There is no doubt that as women, we are particularly prone to second guessing ourselves, especially when it comes to money.
In fact, research by the Association of Financial Advisers recently found that even women with high levels of financial knowledge, ranked themselves on par with men of low levels of financial knowledge.
It is something I see on a daily basis with my clients who are paralysed by the thought of “what if I make the wrong decision?”.
Clearly a lack of self confidence is a big issue and it can often hinder our progress – whether that’s applying for our dream job, negotiating a pay rise, renegotiating our mortgage – the fear of ‘what if ‘ often stops us from even trying.
Let me give you an example.
What if I fail?
I recently decided to host my very first full day workshop. From the moment I had the idea, all these negative thoughts raced through my mind:
“What if nobody comes? Won’t that be embarrassing!”
“What if I lose money? (It’s a big risk pre-paying for the venue, supplies and catering)”
“What if it’s a flop and my reputation is ruined forever?”
It was almost enough to make me want to give up on the idea altogeher.
After the workshop these negative thoughts persisted. I knew I should ask for feedback but again my fear and anxiety started to play up:
“What if they hated it?”
“What if they want their money back?”
“What if they’re telling everyone what a waste of time it was?”
“What if they were just being polite when they said it was great, but deep down they actually hated it?”
You get the idea.
The thing is, I have been down this road enough times (both personally and with my clients) to know that we have a tendency to catastrophize our deepest fears.
And so, I did what I learned I must do: I pushed past my fears.
I ran the workshop and I sent out the anonymous feedback survey.
And guess what.
NONE of the things I had feared, had happened. Not even close.
The workshop sold out (in fact in record time!).
I didn’t lose money.
And it was a huge success.
In fact, the lowest rating I received on the survey was 4 out of 5 stars! Everyone said they would recommend it to a friend, and they all left feeling more confident and inspired about their situation.
But if I hadn’t pushed past my fears and ran the workshop and collected the feedback – I never would have known!
Learning to “feel the fear and do it anyway”
So, while I still often feel fear, I have learned to push past it and take action anyway.
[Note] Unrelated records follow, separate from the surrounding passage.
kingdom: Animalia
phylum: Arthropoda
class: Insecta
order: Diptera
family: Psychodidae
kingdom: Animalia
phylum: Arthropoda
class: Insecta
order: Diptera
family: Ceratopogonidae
It is something that has become easier over time.
By taking action, I have learned time and again that my fear was unfounded.
Which means that with each risk I take I am becoming less fearful and more confident in my abilities.
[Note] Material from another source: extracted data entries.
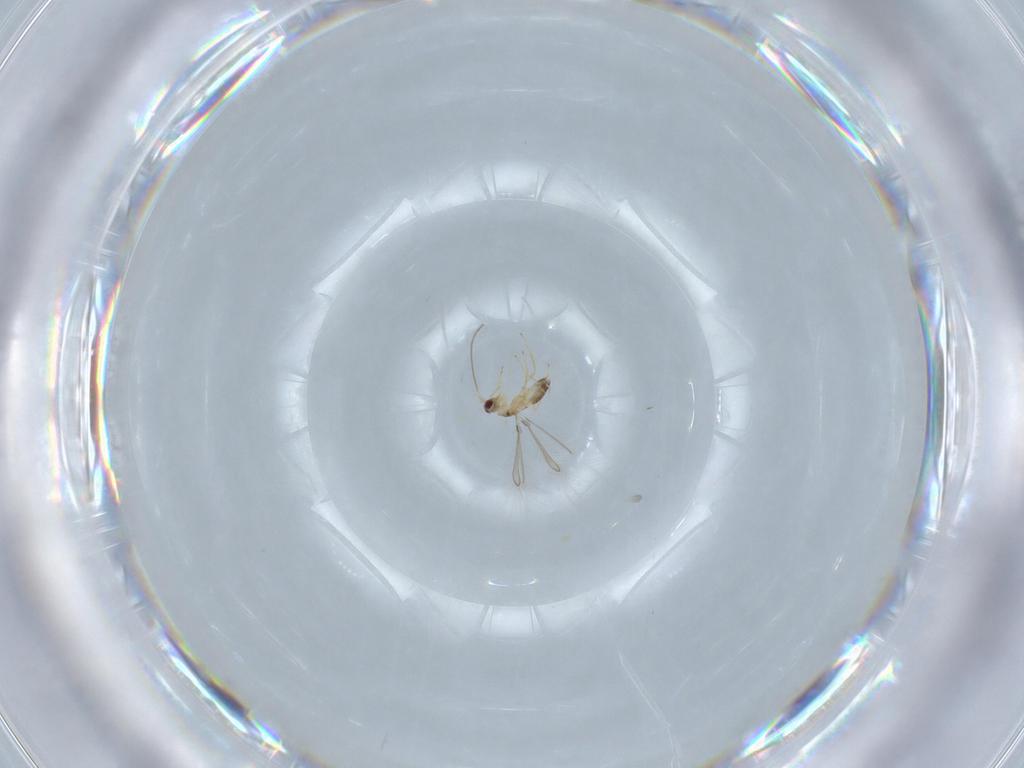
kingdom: Animalia
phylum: Arthropoda
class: Insecta
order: Hymenoptera
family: Mymaridae
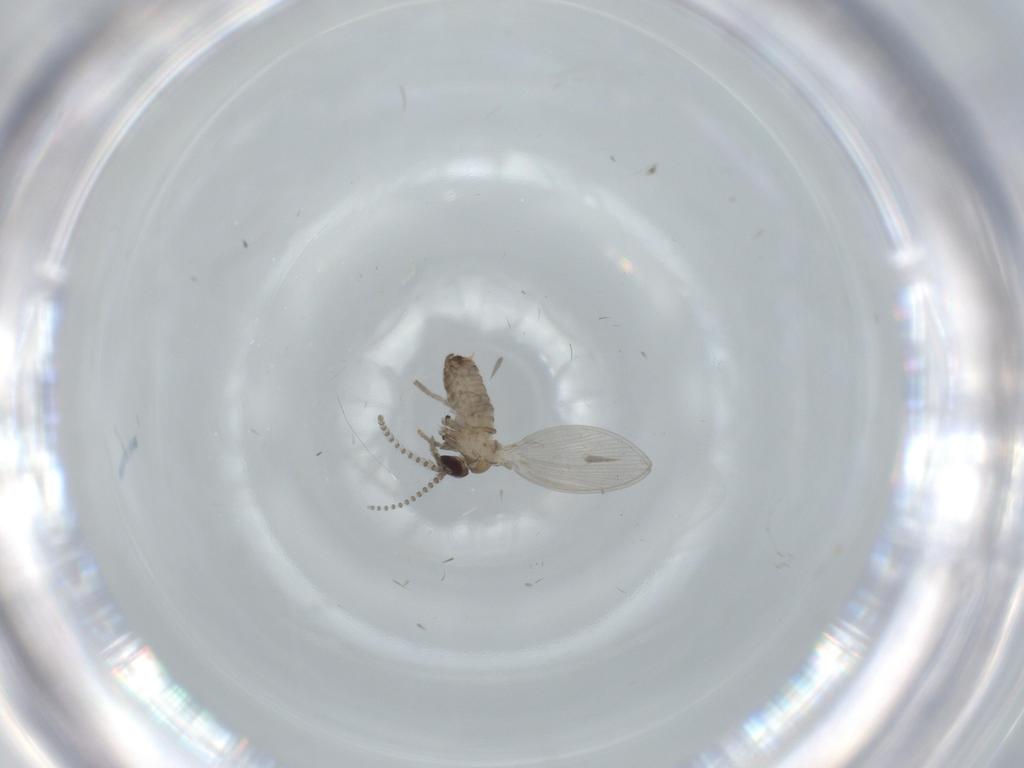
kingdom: Animalia
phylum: Arthropoda
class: Insecta
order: Diptera
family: Psychodidae
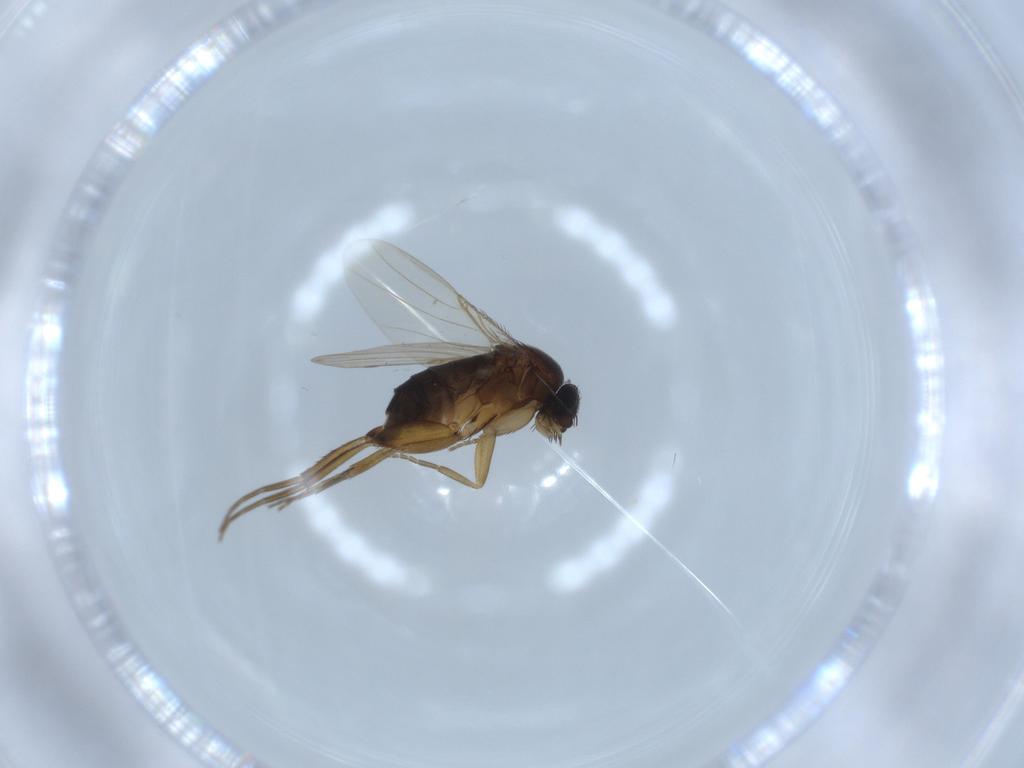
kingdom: Animalia
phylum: Arthropoda
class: Insecta
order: Diptera
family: Phoridae
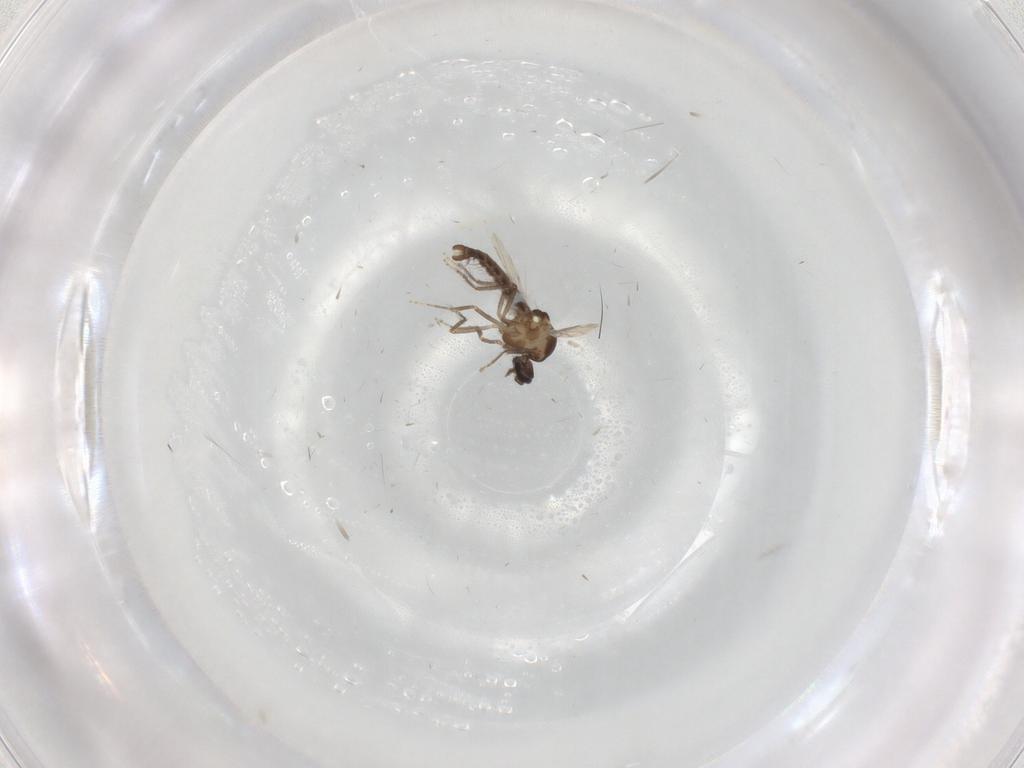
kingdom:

The key is to make a start!
As Margie Warrell, author of Train the Brave says “Everything you want, is on the other side of fear”.
Recognise your excuses for what they are
Now, you may not even realise that it is fear at play. It may manifest itself in the form of excuses, justifications or reasons why something can’t be done.
While these reasons may be perfectly legitimate obstacles, what is truly at play is your mind being fearful of the unknown.
Taking it step by step
So, if you find yourself thinking “sure I’d like to be able to have or achieve X BUT…” then I encourage you to do the following:
Step 1. Write down what you would like to achieve. Be as specific as you can.
Step 2. Write down all the obstacles you think you will face. Set the list to the side.
Step 3. Ask yourself – what am I afraid will happen, if I try? Write it down and keep asking – what else am I afraid might happen? And what else?
Step 4. Consider – how likely are any of these things to happen? What are the more likely outcomes?
Step 5. Imagine that you knew you would succeed. How would you have done it? Or consider, what would someone you greatly admire do in this same situation? Write down all the steps. The key here is to put yourself into a solution focused mode, rather than being problem focused.
Step 6. Take action. As the saying goes, feel the fear and do it anyway! And remember, if nothing changes – nothing changes! You’ve got this, and I’m here to back you all the way.